Now that you have a cell phone that operates on a GSM network, you can choose: to purchase a new SIM card per country (this will change your phone number with each card, but the outgoing call fees are really low), to purchase a roaming SIM card (one big price tag for a stable international calling number), or to purchase a bulk roaming package with your home carrier (very few options that exist without hidden fees, usually tied up with Data usage).
Individual SIM cards are useful if you’re: staying for long term in a country and you’re not using your phone/data service often.
Cons of the individual SIM cards are: that it can be confusing for people to try to get a hold of you if they aren’t familiar with your new numbers(so one mass text might be necessary in the beginning of each new SIM card). Keeping track of the cards can be a hassle since SIM cards are re-usable in many cases so if you travel a lot you may end up with a number of individual chips. Sometimes the set up (depending on the country you’re purchasing the SIM card from) won’t have an English option. However, some SIM card carriers can be found with more coverage than others, for example: Vodafone is a really common carrier found with coverage through most of Europe.
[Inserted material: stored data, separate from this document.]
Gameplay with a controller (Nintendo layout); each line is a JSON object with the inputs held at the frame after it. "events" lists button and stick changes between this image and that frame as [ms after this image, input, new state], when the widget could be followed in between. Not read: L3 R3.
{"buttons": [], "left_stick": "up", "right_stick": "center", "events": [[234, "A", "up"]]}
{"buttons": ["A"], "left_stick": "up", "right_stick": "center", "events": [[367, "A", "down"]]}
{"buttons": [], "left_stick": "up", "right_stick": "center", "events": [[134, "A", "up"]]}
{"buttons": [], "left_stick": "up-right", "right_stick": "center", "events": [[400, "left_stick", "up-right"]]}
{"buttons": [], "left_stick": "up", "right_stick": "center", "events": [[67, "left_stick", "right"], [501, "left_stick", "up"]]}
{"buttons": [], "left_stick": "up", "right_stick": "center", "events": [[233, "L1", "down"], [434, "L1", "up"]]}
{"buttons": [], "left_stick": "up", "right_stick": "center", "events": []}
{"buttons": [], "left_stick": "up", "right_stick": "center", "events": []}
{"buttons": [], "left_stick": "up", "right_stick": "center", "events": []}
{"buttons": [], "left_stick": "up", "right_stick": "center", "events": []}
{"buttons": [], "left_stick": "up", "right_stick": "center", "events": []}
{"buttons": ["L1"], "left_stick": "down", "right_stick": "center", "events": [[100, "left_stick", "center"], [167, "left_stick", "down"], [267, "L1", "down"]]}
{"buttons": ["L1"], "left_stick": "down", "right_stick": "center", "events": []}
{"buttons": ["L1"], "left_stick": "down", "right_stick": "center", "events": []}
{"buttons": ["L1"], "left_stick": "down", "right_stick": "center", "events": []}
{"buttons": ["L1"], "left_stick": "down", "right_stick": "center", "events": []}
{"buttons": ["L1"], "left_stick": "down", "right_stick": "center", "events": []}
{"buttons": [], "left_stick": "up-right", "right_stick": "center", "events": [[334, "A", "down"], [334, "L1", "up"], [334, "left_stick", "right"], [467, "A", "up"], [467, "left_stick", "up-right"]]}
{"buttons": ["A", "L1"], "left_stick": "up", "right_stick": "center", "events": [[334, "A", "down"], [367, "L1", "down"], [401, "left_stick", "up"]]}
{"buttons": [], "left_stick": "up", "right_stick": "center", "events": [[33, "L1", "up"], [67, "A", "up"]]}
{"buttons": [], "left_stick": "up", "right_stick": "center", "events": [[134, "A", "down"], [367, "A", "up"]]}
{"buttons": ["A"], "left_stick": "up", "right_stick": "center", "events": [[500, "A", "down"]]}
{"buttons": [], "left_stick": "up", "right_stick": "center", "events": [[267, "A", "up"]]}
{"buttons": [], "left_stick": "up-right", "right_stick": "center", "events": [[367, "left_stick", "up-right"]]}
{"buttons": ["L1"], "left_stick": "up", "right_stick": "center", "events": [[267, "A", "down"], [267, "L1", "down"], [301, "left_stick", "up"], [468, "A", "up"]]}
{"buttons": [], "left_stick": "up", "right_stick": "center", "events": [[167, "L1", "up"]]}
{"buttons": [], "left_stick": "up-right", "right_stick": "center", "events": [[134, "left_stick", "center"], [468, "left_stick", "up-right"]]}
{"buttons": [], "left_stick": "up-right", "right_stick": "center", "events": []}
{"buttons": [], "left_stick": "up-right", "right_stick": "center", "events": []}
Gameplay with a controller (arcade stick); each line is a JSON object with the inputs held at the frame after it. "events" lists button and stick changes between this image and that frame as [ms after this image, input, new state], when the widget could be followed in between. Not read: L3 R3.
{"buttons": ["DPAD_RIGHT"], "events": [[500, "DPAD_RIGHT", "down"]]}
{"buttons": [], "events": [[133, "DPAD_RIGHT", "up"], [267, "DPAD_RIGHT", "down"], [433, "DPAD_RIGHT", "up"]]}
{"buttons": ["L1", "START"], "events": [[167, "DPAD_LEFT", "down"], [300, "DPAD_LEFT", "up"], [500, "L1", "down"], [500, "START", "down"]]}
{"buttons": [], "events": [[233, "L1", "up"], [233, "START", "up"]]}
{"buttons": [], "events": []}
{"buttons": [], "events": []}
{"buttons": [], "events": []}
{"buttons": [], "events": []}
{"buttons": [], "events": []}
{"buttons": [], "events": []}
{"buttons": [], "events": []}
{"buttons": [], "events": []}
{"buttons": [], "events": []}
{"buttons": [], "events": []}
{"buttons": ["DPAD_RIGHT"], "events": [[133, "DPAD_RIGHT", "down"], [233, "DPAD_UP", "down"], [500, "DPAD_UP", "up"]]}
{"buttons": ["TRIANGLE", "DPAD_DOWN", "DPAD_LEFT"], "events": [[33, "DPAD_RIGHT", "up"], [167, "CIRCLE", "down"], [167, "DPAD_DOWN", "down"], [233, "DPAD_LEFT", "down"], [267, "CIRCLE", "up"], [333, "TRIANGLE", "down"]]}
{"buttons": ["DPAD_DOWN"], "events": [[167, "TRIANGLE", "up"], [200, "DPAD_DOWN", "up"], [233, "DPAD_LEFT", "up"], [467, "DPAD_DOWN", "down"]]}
Purchasing a Roaming SIM: A roaming SIM is a SIM card that is registered with the Monaco phone system enabling the phone number attached to it to be used anywhere in the world. There is a rental fee for the phone number, but as long as you pay it once a year (or every 9 months for some carriers) it will remain open regardless of your physical location. This is obviously useful if you’re someone who travels frequently and may not want to deal with the ‘hassle’ of finding a new SIM card and updating everyone back home (including your contacts abroad) to your new phone number. Another interesting feature of the roaming SIM is that many roaming SIM’s have the option to ‘switch networks’ within certain countries to find the carrier with the best coverage.
Cons to a Roaming SIM: As to be expected the biggest drawback is price, through Telestial you can get HopAbroad service for 99$ upfront. This fee gives you roughly 15$ of airtime and the rest is all registration. Paying for a 65$ re-charge card for your account will keep the account open and cell number active for the year. This re-charge gives you 50$ of airtime. HopAbroad doesn’t offer SMS or voicemail, however. This is a good option if you’re someone who needs a lot of service with little hassle, you’re abroad enough to make 50$+ of airtime valuable and you don’t mind paying a bit for a SIM. You can find other options for roaming SIM cards, however, be careful of the overall pricing per phone call.
Roaming package with your at home provider: The least wallet safe option for your trip(or lifestyle change) is to purchase a bulk travel package with your present provider. Generally, these incur many fees and may have a no-call range in certain countries. Which just sounds like a headache. However, if this seems to be the best option (you’re going for a really short trip) be warned that while the pricing for texts and calls is upfront, they can end up charging you an arm and a leg for data roaming. United States phone carriers that can operate on a GSM network will have travel bundles you can purchase, if your phone is non-GSM it won’t work internationally.
Another disadvantage to purchasing a roaming package with a major US mobile carrier is that you will still have to pay for the monthly plan even if you’re only abroad for a week. That being said T-Mobile has a useful plan called the “Simple Choice” plan which allows for unlimited talk, text, and data for 50$ (there is an added fee for US calling)
***The Schengen region of the EU has begun to eliminate roaming charges within this area as of July 2014. You can read about it here
Why it makes your life easier
If you opt to purchase a new SIM in each country then you’re saving a considerable amount of money on calls and data. The roaming SIM is a really wonderful option if you can justify the price in your budget. Setting up a roaming account with your ‘at-home’ provider is probably the least money saving way to travel abroad with service. Assuming, of course, that you’re someone who needs to be accessible to locals and you enjoy having ‘cheap’ data coverage. The T-Mobile option seems like an acceptable roaming option, but probably not for long term topping out at 50$ a month.
International Roaming SIM
*All carriers of international roaming SIM cards also carry country-specific SIM cards. It will also be important if you’re American or coming to America, to make sure that your SIM card provider offers coverage on non-GSM networks. Generally if the US is listed, you’re fine. But not all SIM card carriers offer service to the US.
Telestial– a really well known carrier offering good rates and some really good cell phone packages (some come with international roaming SIM cards)
Global Riiing– This one has really low international rates which include free incoming calls on the International Roaming SIM from 64 countries (U.S isn’t included). But offers coverage to 100 countries total (US is included)
Vodafone– doesn’t offer coverage for calls to and from the US. But offers calls to just about anywhere else in the world cheaply!
Maxroam– Offers packages for certain countries, like the UK explorer bundle.
Roammobility– U.S. coverage only
WoolWorths– Au company- offers coverage to US.